Copy the lines of the material below exactly as they appear, starting with the line that contains "Termék értékelése" and continuing through the last line of the material.

(Beginning of DATA)

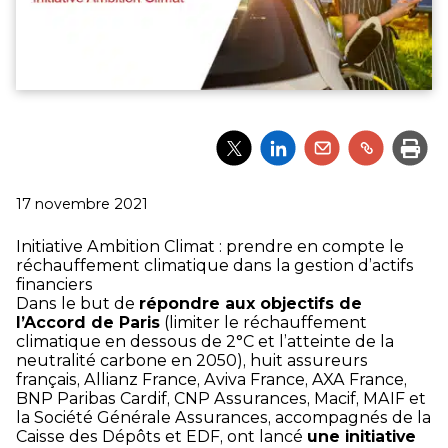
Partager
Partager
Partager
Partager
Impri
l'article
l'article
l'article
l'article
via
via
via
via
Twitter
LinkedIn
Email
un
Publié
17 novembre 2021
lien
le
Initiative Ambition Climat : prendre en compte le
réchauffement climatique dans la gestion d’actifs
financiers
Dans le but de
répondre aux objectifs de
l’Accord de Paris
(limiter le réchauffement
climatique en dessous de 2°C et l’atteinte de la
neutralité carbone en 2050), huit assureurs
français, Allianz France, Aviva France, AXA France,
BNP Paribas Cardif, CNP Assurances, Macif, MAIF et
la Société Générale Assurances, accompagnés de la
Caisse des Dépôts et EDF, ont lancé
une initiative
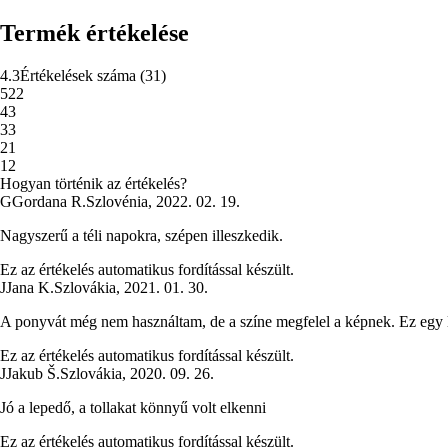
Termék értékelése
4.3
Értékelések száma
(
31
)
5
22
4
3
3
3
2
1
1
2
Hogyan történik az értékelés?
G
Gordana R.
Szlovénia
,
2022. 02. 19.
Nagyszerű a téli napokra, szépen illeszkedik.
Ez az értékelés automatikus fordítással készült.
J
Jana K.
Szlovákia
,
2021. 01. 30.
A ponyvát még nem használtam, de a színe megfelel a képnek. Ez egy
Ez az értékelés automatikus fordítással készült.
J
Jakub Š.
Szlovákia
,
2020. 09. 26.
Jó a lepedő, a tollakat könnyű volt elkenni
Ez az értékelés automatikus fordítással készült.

(End of DATA)

RESULT BELOW
Termék értékelése
4.3
Értékelések száma
(
31
)
5
22
4
3
3
3
2
1
1
2
Hogyan történik az értékelés?
G
Gordana R.
Szlovénia
,
2022. 02. 19.
Nagyszerű a téli napokra, szépen illeszkedik.
Ez az értékelés automatikus fordítással készült.
J
Jana K.
Szlovákia
,
2021. 01. 30.
A ponyvát még nem használtam, de a színe megfelel a képnek. Ez egy
Ez az értékelés automatikus fordítással készült.
J
Jakub Š.
Szlovákia
,
2020. 09. 26.
Jó a lepedő, a tollakat könnyű volt elkenni
Ez az értékelés automatikus fordítással készült.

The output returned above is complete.